** START OF Document segment **

Besides the fact that in my previous example  the compiler gives no errors and flags, in the following code*, the subroutine subA, in which the input array has an assigned size, gives the supposedly "correct" output ' 7 5 3' . On the other hand, the subroutine subB  gives an empty line as output. I am afraid that I am not getting the idea behind procedure pointers with no explicit interface. According to the answer of Steve L. they are not legal at all, or did I misunderstood him?

[fortran] program main
implicit none
procedure(),pointer :: pr
integer,dimension(3) :: id
id=(/7,5,3/)
pr=>subA
call pr(id)
pr=>subB
call pr(id)
contains
subroutine subA(k)
implicit none
integer,dimension(3),intent(in) :: k
print*, k
end subroutine
subroutine subB(k)
implicit none
integer,dimension(:),intent(in) :: k
print*, k
end subroutine

end program [/fortran] 

*compiled with ifort 13.0.1 under linux mint 14

Let me try to explain again.

Procedure pointers are not really the issue here - it's all about explicit interfaces and when they are required. Certain language features, when used in a procedure, require an explicit interface to be visible to the caller. One of these is a dummy argument that is a deferred-shape array, as in your subB in the most recent post. If you call this routine, the language requires that an explicit interface be visible to the caller because the compiler has to pass the argument differently. subA, on the other hand, doesn't use any of the features requiring an explicit interface. If you called either subA or subB directly from the program, that would be fine because being a contained procedure establishes an explicit interface. But lets say that you had something like this:

[fortran]
program main
integer, dimension(3) :: id
id=(/7,5,3/)

** END OF Document segment **
** START OF Items **

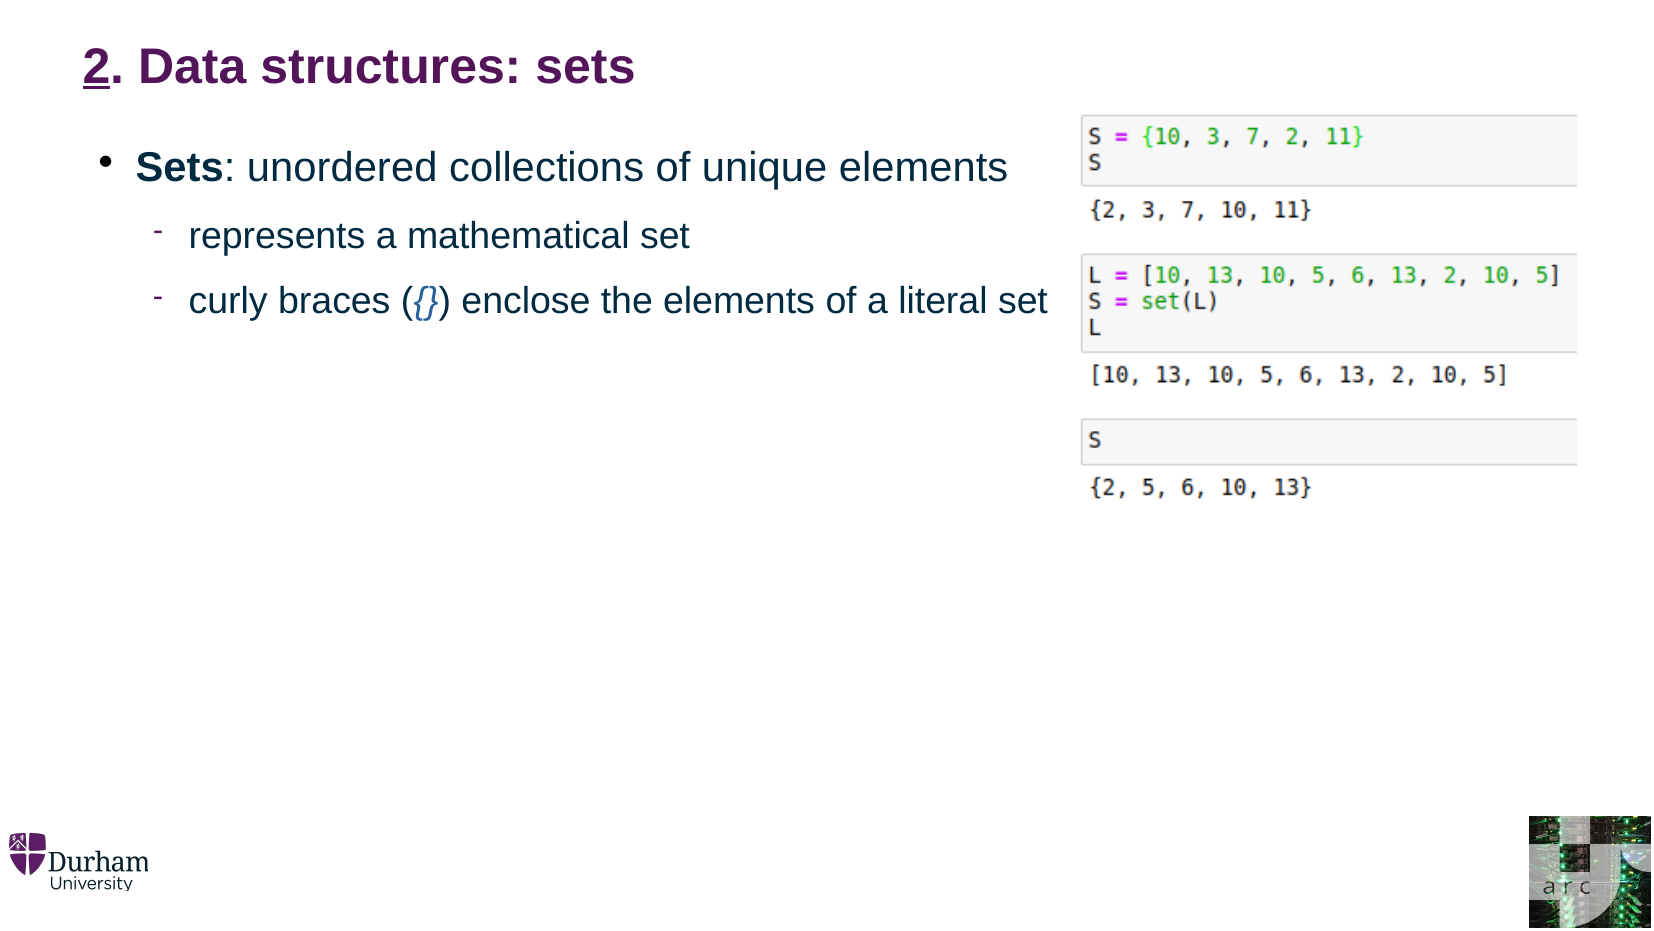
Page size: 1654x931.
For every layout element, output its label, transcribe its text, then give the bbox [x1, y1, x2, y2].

title 2. Data structures: sets [82, 36, 1571, 93]
list Sets: unordered collections of unique elements represents a mathematical set curly braces ({}) enclose the elements of a literal set [82, 141, 1571, 745]
picture [9, 833, 148, 891]
picture [1529, 816, 1651, 928]
picture [1073, 102, 1577, 510]
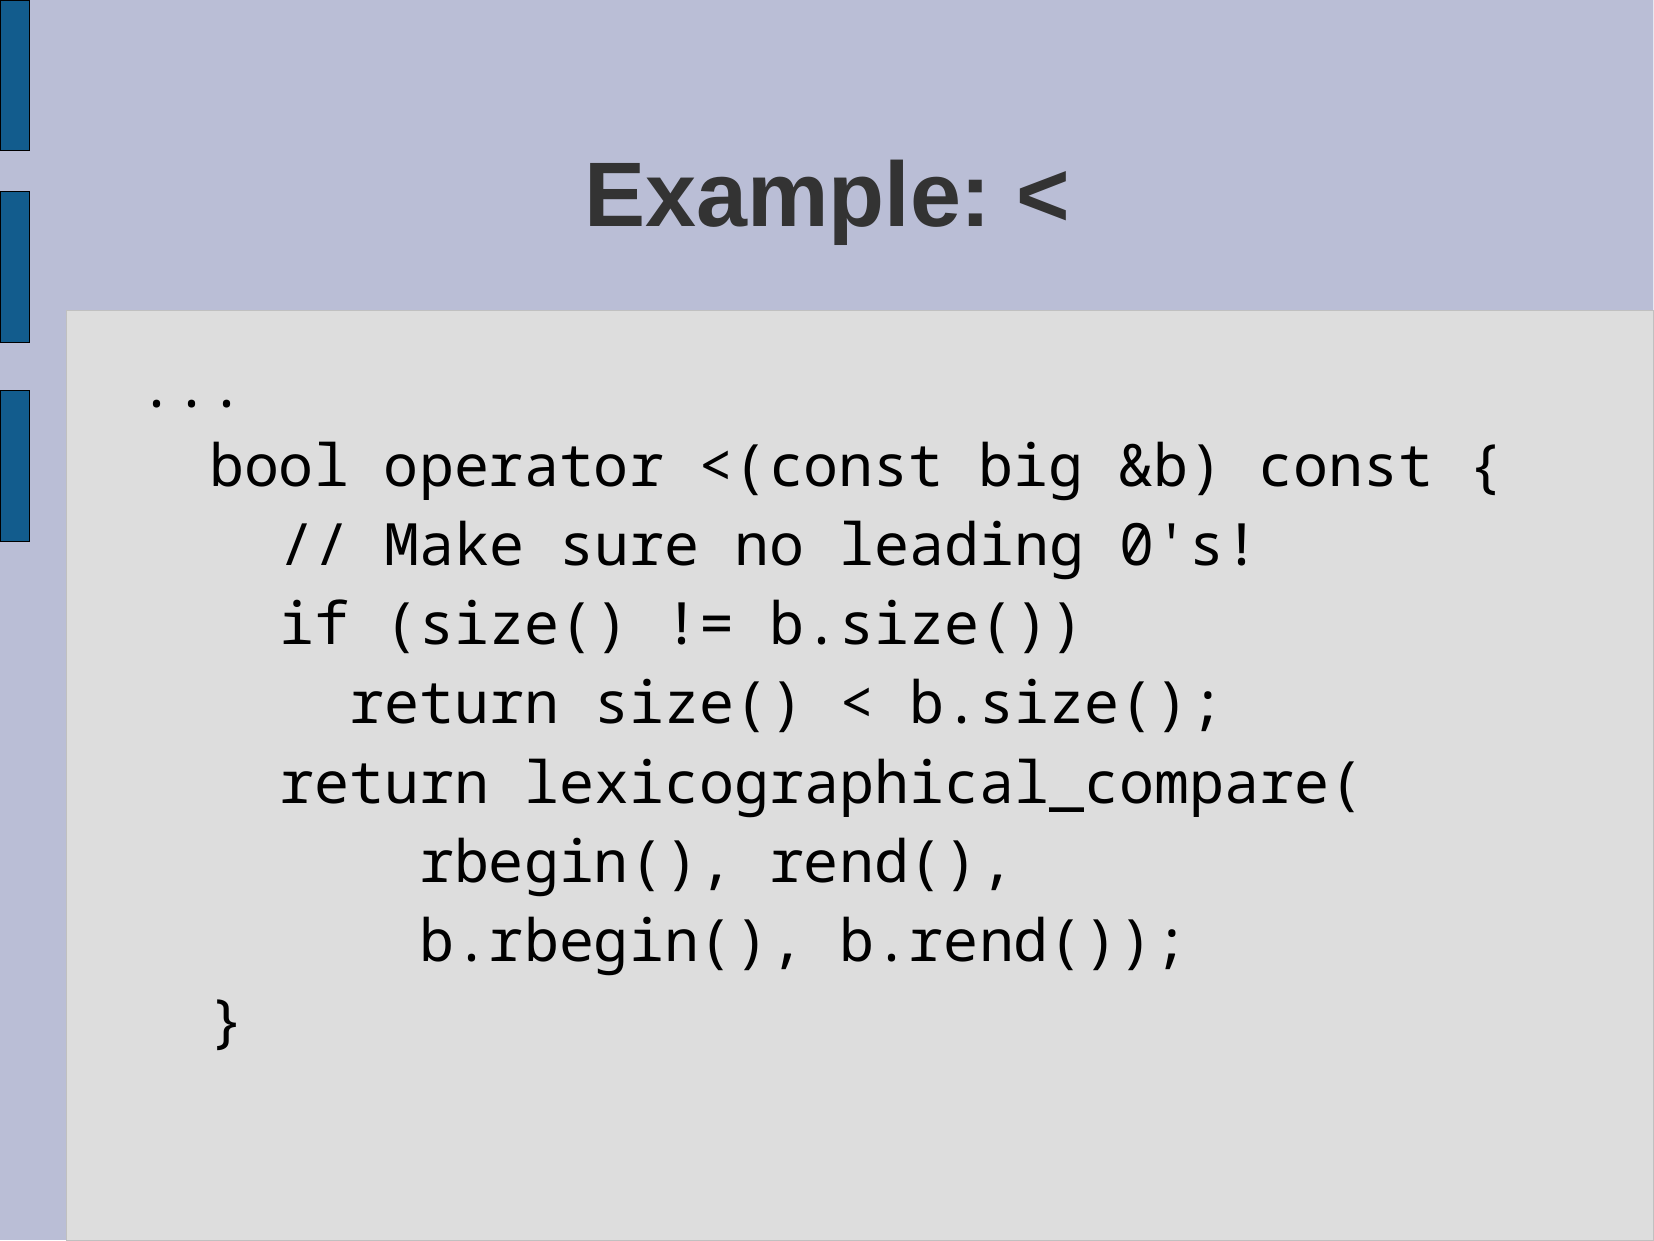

** END OF Items **

Task directions: Can you extract, word for word, the part of the Fortran thread that opens with the words containing "Besides the fact" and closes with "I misunderstood him?"? Rely only on the Fortran thread, not the data.

The completed task:
Besides the fact that in my previous example  the compiler gives no errors and flags, in the following code*, the subroutine subA, in which the input array has an assigned size, gives the supposedly "correct" output ' 7 5 3' . On the other hand, the subroutine subB  gives an empty line as output. I am afraid that I am not getting the idea behind procedure pointers with no explicit interface. According to the answer of Steve L. they are not legal at all, or did I misunderstood him?